__What is needed__
Reproduce every line of text from the items below, keeping each character and line break unchanged.

[Stored items]
• • • • •

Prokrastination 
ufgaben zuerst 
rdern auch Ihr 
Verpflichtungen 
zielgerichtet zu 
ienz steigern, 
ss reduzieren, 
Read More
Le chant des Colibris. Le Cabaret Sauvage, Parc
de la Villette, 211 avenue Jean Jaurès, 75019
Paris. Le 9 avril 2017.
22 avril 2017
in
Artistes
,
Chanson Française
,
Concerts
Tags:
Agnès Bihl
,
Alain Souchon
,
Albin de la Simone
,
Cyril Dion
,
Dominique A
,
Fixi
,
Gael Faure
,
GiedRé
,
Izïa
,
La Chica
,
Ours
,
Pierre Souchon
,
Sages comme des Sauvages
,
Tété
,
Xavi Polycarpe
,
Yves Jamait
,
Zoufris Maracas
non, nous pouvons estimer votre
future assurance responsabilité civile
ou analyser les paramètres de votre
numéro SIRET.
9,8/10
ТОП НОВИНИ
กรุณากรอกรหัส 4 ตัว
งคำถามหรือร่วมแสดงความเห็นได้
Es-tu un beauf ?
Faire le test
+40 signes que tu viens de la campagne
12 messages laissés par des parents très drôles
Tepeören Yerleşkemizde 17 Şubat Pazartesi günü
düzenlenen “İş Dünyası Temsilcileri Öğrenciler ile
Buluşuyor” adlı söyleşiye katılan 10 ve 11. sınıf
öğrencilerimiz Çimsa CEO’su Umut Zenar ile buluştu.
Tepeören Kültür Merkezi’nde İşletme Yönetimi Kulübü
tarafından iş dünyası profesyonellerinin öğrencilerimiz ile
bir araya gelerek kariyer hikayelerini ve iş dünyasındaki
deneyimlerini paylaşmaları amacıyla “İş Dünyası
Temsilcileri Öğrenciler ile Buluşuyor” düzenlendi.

• • • • •

__Answer to this problem__
Prokrastination 
ufgaben zuerst 
rdern auch Ihr 
Verpflichtungen 
zielgerichtet zu 
ienz steigern, 
ss reduzieren, 
Read More
Le chant des Colibris. Le Cabaret Sauvage, Parc
de la Villette, 211 avenue Jean Jaurès, 75019
Paris. Le 9 avril 2017.
22 avril 2017
in
Artistes
,
Chanson Française
,
Concerts
Tags:
Agnès Bihl
,
Alain Souchon
,
Albin de la Simone
,
Cyril Dion
,
Dominique A
,
Fixi
,
Gael Faure
,
GiedRé
,
Izïa
,
La Chica
,
Ours
,
Pierre Souchon
,
Sages comme des Sauvages
,
Tété
,
Xavi Polycarpe
,
Yves Jamait
,
Zoufris Maracas
non, nous pouvons estimer votre
future assurance responsabilité civile
ou analyser les paramètres de votre
numéro SIRET.
9,8/10
ТОП НОВИНИ
กรุณากรอกรหัส 4 ตัว
งคำถามหรือร่วมแสดงความเห็นได้
Es-tu un beauf ?
Faire le test
+40 signes que tu viens de la campagne
12 messages laissés par des parents très drôles
Tepeören Yerleşkemizde 17 Şubat Pazartesi günü
düzenlenen “İş Dünyası Temsilcileri Öğrenciler ile
Buluşuyor” adlı söyleşiye katılan 10 ve 11. sınıf
öğrencilerimiz Çimsa CEO’su Umut Zenar ile buluştu.
Tepeören Kültür Merkezi’nde İşletme Yönetimi Kulübü
tarafından iş dünyası profesyonellerinin öğrencilerimiz ile
bir araya gelerek kariyer hikayelerini ve iş dünyasındaki
deneyimlerini paylaşmaları amacıyla “İş Dünyası
Temsilcileri Öğrenciler ile Buluşuyor” düzenlendi.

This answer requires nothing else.